The median measure is basically the way to find the middle point of a data set, which means it divides the observations into two halves. The mothod to reach these values follows two basic steps. Firstly, arrange the values in an ascending order (or descending.. it does not make any difference in this case). And finally, gets the middle value of the data. If data has odd number of elements, it is the middle element (or $\frac{n}{2}$th element). If data has even number of elements, it is the mean of the two center data ($\frac{n}{2}$th and $\left[\frac{n}{2} + 1\right]$th).

median

For example, given the list of 5 numbers: $5, 87, 45, 32, 1$

The first step is to sort all the elements: $1, 5, 32, 45, 87$

Finally, get the middle element, which in this case (odd number of elements) is the value $32$.

For another example, lets take a list of 6 numbers: $5, 87, 45, 32, 1, 38$

The first step is to sort all the elements: $1, 5, 32, 38, 45, 87$

Finally, get the center elements, which in this case (even number of elements) are $32$ ($\frac{n}{2}$) and $38$ ($\frac{n}{2} + 1$).
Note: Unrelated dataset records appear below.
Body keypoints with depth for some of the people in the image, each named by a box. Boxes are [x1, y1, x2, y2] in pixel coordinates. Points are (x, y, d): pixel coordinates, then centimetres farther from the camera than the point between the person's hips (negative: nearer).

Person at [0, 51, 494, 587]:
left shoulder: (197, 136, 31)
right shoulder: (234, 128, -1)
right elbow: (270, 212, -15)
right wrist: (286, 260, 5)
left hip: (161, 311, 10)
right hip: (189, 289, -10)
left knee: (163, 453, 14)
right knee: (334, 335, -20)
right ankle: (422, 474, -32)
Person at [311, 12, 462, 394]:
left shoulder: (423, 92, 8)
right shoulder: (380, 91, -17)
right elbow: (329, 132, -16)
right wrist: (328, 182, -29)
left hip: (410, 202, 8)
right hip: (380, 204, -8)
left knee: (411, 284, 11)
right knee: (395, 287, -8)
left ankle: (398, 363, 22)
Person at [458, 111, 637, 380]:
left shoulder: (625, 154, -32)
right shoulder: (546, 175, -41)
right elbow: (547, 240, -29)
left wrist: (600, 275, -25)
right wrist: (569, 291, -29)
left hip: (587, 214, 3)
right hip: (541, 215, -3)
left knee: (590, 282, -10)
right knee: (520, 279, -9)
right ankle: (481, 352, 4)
Thus, the median value is $35$ ($\frac{32 + 38}{2}$).

Mode


The mode measure is the method to find the most frequent value in a data set. Any set of data can have one or more modes, which it is named as bimodal (2 modes) or multimodal (more than 2 modes). The mode measure is the only central tendency measure that can be used with nominal data, which have purely qualitative category assignments.
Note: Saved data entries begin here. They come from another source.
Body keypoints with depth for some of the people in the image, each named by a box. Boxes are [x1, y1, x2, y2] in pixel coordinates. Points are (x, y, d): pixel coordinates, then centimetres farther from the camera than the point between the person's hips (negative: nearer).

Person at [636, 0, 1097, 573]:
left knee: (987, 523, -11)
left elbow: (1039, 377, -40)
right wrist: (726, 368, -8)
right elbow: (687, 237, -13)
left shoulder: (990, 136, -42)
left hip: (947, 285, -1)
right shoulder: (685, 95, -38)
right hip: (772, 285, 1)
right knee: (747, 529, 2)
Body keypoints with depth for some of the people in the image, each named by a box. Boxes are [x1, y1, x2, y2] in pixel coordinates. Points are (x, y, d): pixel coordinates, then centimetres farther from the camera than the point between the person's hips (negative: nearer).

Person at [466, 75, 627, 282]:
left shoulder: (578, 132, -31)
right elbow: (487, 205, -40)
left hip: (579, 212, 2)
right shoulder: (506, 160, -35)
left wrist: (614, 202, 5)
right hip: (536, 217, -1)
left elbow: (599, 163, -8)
For example, given a list of elements: $4, 6, 4, 6, 8, 7, 9, 10, 6$

To make to process more visually intuitive, lets firstly sort this list: $4, 4, 6, 6, 6, 7, 8, 9, 10$

And after, lets build a frequency table:

valuenumber of occurrences
42
63
71
81
91
101

Given that, the mode value is $6$, which has the highest number of occurrences (3).
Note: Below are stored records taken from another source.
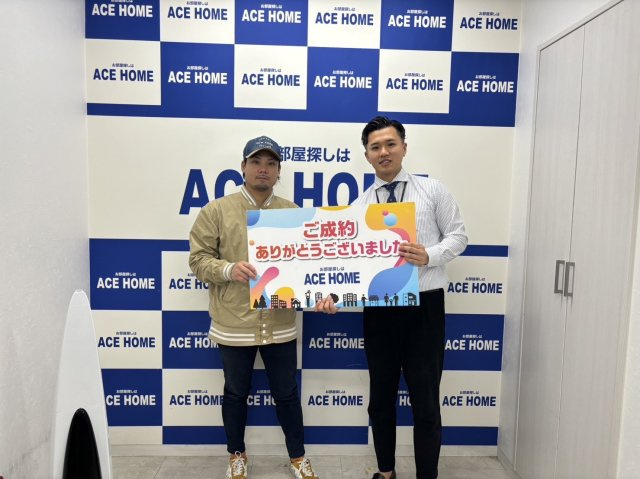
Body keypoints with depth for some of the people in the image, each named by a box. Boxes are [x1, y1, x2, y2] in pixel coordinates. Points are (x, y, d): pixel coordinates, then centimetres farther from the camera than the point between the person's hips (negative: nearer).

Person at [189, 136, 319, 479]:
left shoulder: (292, 212, 5)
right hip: (234, 324, -1)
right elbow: (198, 259, -3)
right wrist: (229, 270, -22)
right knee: (236, 393, 17)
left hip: (280, 323, 2)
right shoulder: (217, 211, -3)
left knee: (287, 393, 15)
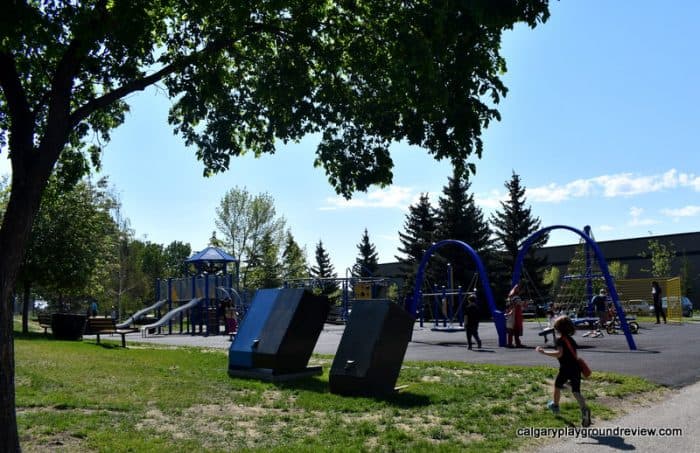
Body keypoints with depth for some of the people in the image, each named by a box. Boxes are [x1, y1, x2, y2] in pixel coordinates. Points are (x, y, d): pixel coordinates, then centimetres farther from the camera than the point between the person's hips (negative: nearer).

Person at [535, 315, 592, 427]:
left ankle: (555, 406, 39)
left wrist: (544, 352, -25)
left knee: (557, 386, 20)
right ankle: (584, 409, -24)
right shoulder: (571, 340, 13)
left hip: (565, 369, -6)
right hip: (576, 368, 6)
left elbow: (559, 353, -27)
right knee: (576, 392, 1)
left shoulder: (560, 340, -11)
For another example, lets take a list of nominal elements: Brazil, Argentina, Brazil, Argentina, Chile, Argentina, Chile, Peru, Brazil, Argentina, Brazil

And after, lets build a frequency table:

valuenumber of occurrences
Brazil4
Argentina4
Chile2
Peru1

Given that, the mode are Argentina and Brazil, since they have the same number of occurrences (4). In other words, this measure is bimodal.